■ **Data listing**:
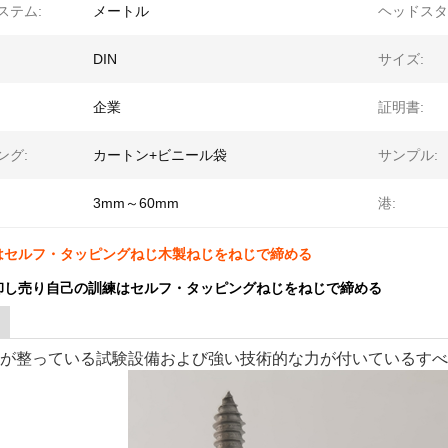
ステム:
メートル
ヘッドスタ
DIN
サイズ:
企業
証明書:
ング:
カートン+ビニール袋
サンプル:
3mm～60mm
港:
はセルフ・タッピングねじ木製ねじをねじで締める
卸し売り自己の訓練はセルフ・タッピングねじをねじで締める
が整っている試験設備および強い技術的な力が付いているすべての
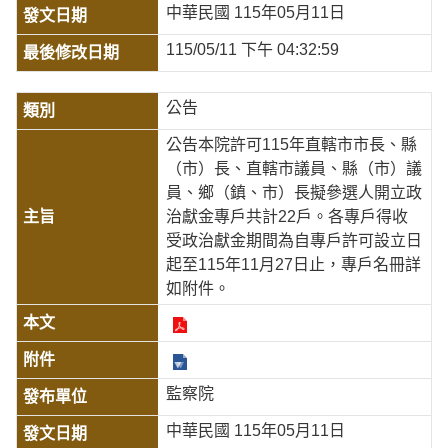
中華民國 115年05月11日
115/05/11 下午 04:32:59
公告
公告本院許可115年直轄市市長、縣
（市）長、直轄市議員、縣（市）議
員、鄉（鎮、市）長擬參選人開立政
治獻金專戶共計22戶。各專戶得收
受政治獻金期間為自專戶許可設立日
起至115年11月27日止，專戶名冊詳
如附件。
監察院
中華民國 115年05月11日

■ **Exercise brief**: An exact copy of the records above is needed, with the pictures removed.

■ **Exercise response**:
ステム:
メートル
ヘッドスタ
DIN
サイズ:
企業
証明書:
ング:
カートン+ビニール袋
サンプル:
3mm～60mm
港:
はセルフ・タッピングねじ木製ねじをねじで締める
卸し売り自己の訓練はセルフ・タッピングねじをねじで締める
が整っている試験設備および強い技術的な力が付いているすべての
中華民國 115年05月11日
115/05/11 下午 04:32:59
公告
公告本院許可115年直轄市市長、縣
（市）長、直轄市議員、縣（市）議
員、鄉（鎮、市）長擬參選人開立政
治獻金專戶共計22戶。各專戶得收
受政治獻金期間為自專戶許可設立日
起至115年11月27日止，專戶名冊詳
如附件。
監察院
中華民國 115年05月11日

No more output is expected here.